Свобода уплывала вместе с ней, и они это знали.

Позже океан, любимый океан, хорошо знакомый океан, на котором большинство из них провели большую часть своей жизни, снова пришёл в ярость, с силой обрушиваясь на берег, свистя и рыча, словно кричал им своё последнее "прощай", будучи уверен, что, как только они углубятся в этот жаркий песок, он больше никогда их не увидит.

– Кто умеет молиться?

Только шесть человек подняли руки.

Леон Боканегра внимательно посмотрел на каждого из них.

– Лучше научите нас, потому что, боюсь, отныне мы будем нуждаться в том, чтобы Господь уделял нам больше внимания, – пробормотал он. – Вера в Бога и уверенность в своих силах – это всё, что у нас есть с этого момента.

– Что с нами будет? – спросил робкий каталонец, который продал всё, что у него было, чтобы получить билет в Землю обетованную, пусть даже на самом жалком судне. – Они действительно такие дикие, как говорят?

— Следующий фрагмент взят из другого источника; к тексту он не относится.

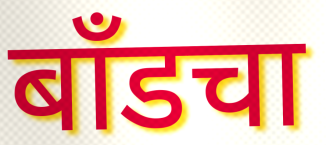
बाँडचा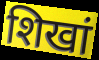
शिखां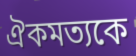
ঐকমত্যকে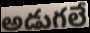
అడుగలేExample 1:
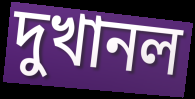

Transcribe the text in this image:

দুখানল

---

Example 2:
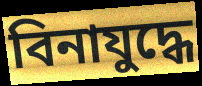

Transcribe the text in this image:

বিনাযুদ্ধে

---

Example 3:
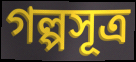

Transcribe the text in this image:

গল্পসূত্র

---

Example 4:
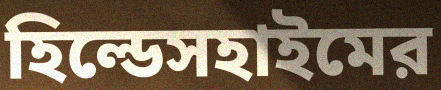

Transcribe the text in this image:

হিল্ডেসহাইমের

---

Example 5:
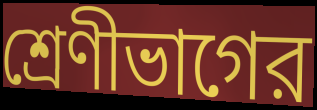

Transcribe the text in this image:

শ্রেণীভাগেরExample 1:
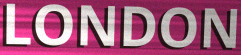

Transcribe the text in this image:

LONDON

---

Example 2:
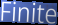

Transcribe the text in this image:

Finite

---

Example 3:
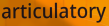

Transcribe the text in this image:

articulatory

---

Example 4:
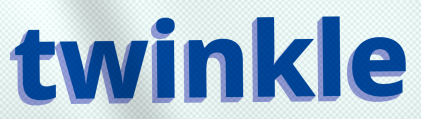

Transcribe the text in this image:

twinkle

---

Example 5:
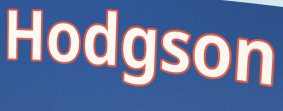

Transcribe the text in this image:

Hodgson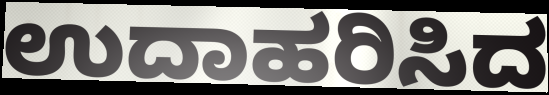
ಉದಾಹರಿಸಿದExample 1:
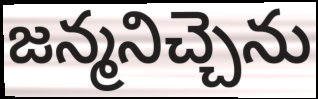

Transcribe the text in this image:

జన్మనిచ్చెను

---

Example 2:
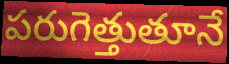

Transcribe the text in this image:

పరుగెత్తుతూనే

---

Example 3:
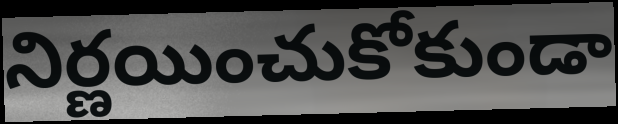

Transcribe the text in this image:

నిర్ణయించుకోకుండా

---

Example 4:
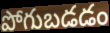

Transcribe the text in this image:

పోగుబడడం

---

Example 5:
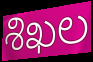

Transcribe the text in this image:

శిఖల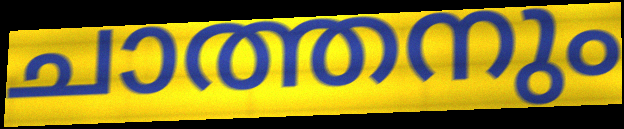
ചാത്തനുംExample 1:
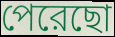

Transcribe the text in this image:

পেরেছো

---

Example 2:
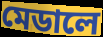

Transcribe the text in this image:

মেডালে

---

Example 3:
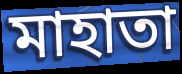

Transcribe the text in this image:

মাহাতা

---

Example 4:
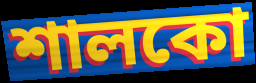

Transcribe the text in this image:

শালকো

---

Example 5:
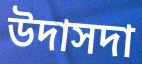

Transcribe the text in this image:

উদাসদা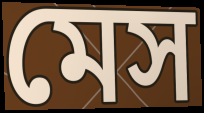
মেস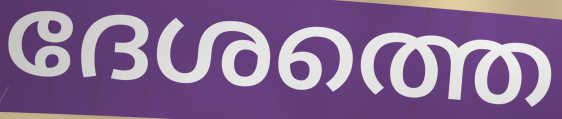
ദേശത്തെ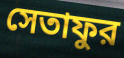
সেতাফুরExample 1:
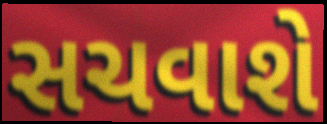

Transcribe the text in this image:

સચવાશે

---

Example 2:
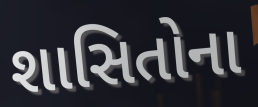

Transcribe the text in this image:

શાસિતોના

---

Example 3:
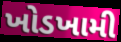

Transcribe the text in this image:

ખોડખામી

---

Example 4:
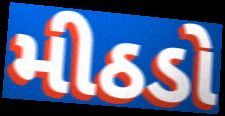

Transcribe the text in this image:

મીઠડો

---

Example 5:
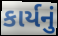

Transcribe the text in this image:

કાર્યનું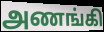
அணங்கி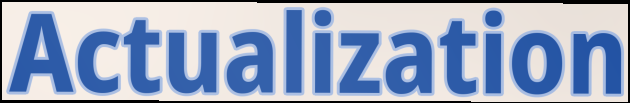
Actualization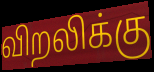
விறலிக்குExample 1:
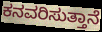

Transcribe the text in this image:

ಕನವರಿಸುತ್ತಾನೆ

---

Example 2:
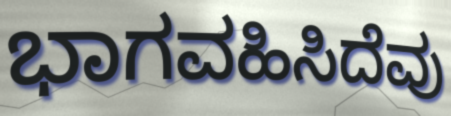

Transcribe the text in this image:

ಭಾಗವಹಿಸಿದೆವು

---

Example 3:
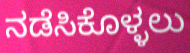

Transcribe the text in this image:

ನಡೆಸಿಕೊಳ್ಳಲು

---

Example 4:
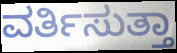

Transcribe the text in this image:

ವರ್ತಿಸುತ್ತಾ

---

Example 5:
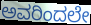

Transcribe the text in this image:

ಅವರಿಂದಲೇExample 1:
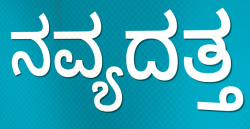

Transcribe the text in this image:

ನವ್ಯದತ್ತ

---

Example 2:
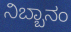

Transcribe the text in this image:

ನಿಬ್ಬಾನಂ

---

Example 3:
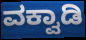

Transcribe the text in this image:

ವಕ್ವಾಡಿ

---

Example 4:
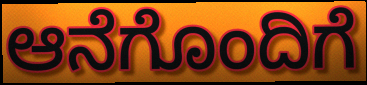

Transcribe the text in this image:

ಆನೆಗೊಂದಿಗೆ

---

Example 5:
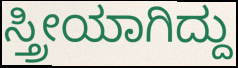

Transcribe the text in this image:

ಸ್ತ್ರೀಯಾಗಿದ್ದು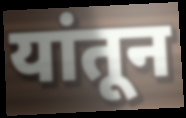
यांतूनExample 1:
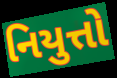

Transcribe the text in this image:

નિયુત્તો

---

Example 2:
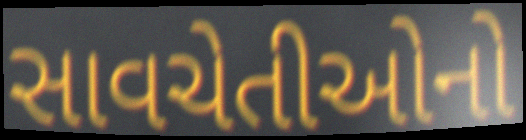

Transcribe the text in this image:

સાવચેતીઓનો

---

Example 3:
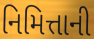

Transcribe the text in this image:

નિમિત્તાની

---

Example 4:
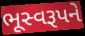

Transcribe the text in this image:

ભૂસ્વરૂપને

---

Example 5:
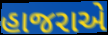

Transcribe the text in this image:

હાજરાએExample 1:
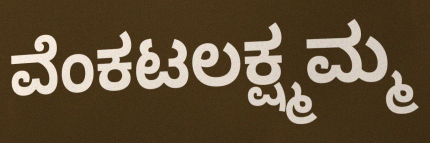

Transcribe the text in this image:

ವೆಂಕಟಲಕ್ಷ್ಮಮ್ಮ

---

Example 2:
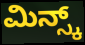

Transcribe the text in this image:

ಮಿನ್ಸ್ಕ್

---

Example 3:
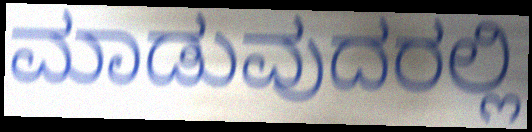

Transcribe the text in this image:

ಮಾಡುವುದರಲ್ಲಿ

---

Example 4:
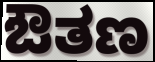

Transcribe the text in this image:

ಔತಣ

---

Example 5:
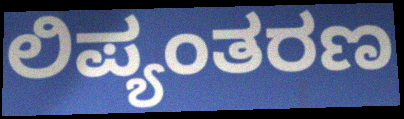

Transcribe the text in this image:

ಲಿಪ್ಯಂತರಣ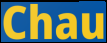
Chau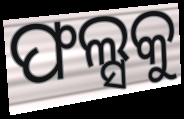
ଫଲ୍ସକୁ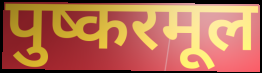
पुष्करमूल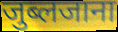
जुब्लजाना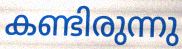
കണ്ടിരുന്നു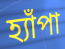
হ্যাঁপা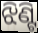
ଝିଣ୍ଟି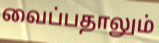
வைப்பதாலும்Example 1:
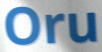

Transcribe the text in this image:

Oru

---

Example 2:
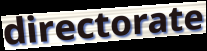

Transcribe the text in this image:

directorate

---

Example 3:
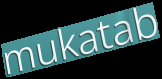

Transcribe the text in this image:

mukatab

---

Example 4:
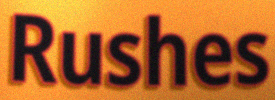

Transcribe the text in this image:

Rushes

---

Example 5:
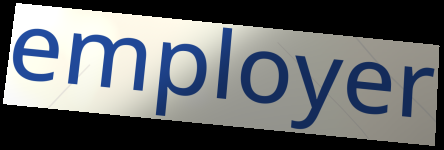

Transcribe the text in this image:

employer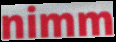
nimm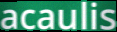
acaulisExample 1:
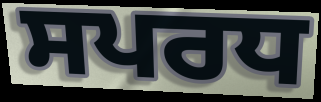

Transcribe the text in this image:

ਸਪਰਧ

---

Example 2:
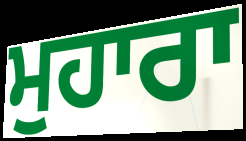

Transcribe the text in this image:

ਮੁਹਾਰਾ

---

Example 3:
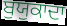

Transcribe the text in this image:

ਬੁਯੁਕਾਦਾ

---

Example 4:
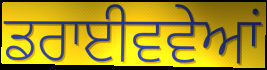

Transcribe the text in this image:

ਡਰਾਈਵਵੇਆਂ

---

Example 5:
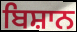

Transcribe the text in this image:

ਬਿਸ਼ਾਨ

Эметерио Падрон, канарский дозорный, который пробыл на борту не более года, но за это время заслужил репутацию немногословного человека, впервые решил заговорить после того, как шторм появился на горизонте. Хрипло ответил:

– До недавнего времени мавры нападали на Фуэртевентуру и Лансароте, увозя всех, кто попадался на их пути. Известно о целых семьях, от которых не вернулся ни один человек. Говорят, в ночи полумесяца они приносили их в жертву, вырывая сердца для подношения Мухаммеду.

– Это ложь! – резко перебил его Диего Кабрера. – Ислам категорически запрещает человеческие жертвоприношения.

– Откуда ты это знаешь?

– Знаю, – был сухой ответ мальягино, но вскоре он добавил: – Мой дед был мусульманином.

– Ты это скрывал.

– Скрывали многие из нас, потому что готов спорить, что у всех нас есть капля мавританской крови. А если нет, пусть поднимет руку тот, кто может похвастаться десятью поколениями "старых христиан".

Никто этого не сделал, поскольку большинство из них даже не знали точно, кто был их отцом. Вскоре пришли к выводу, что любой исход лучше, чем умирать от жажды на этом ужасном пляже.

На следующее утро Леон Боканегра спустился к подножию дюны, куда его встретил гордый всадник.

– Дай нам воды, и завтра мы сдадимся, – сказал он.

Бедуин указал на точку на юге, где виднелись тёмные скалы.

– Там найдёте воду, – ответил он. – Уходите от корабля, и завтра мы вас заберём.

– Никто не погибнет?

– Зачем нам мёртвые? – был честный ответ. – За них никто не платит. – Казалось, под тёмной вуалью, скрывавшей его лицо, он улыбался. – У тебя моё слово, – заключил он. – Слово ргибата.

Он ударил по шее своей лошади босой ногой и направился в лагерь, в то время как Леон Боканегра возвращался, осознавая горький привкус, который будет сопровождать его до конца жизни. Он был достаточно умен, чтобы понять, что с того момента, как они углубятся в огромный континент, все будет кончено.

Пытаться скрыть свою горечь оказалось бесполезным, и его мрачное настроение передалось всем остальным. Подняв на плечи свои скромные пожитки, они последовали за ним печальной процессией к темным скалам, где их ждали бурдюки из козьей кожи, из которых сочилась горячая, грязная и вонючая вода, едва утоляющая жажду.

– Это цена нашей свободы? – спросил каталонец, который едва не вырвал, когда попробовал эту воду. – Эта мерзость?

– Эта мерзость – грань между жизнью и смертью, – заметил ему Боканегра. – Нам предлагают не свободу в обмен на воду, а свободу в обмен на жизнь.

– Ну, я не собираюсь это принимать, – спокойно ответил юноша. – Я работал, как мул, с тех пор как себя помню, надеясь на лучшую судьбу по ту сторону океана, и я не собираюсь довольствоваться ролью раба до конца своих дней. – Легким движением он попрощался. – Удачи всем!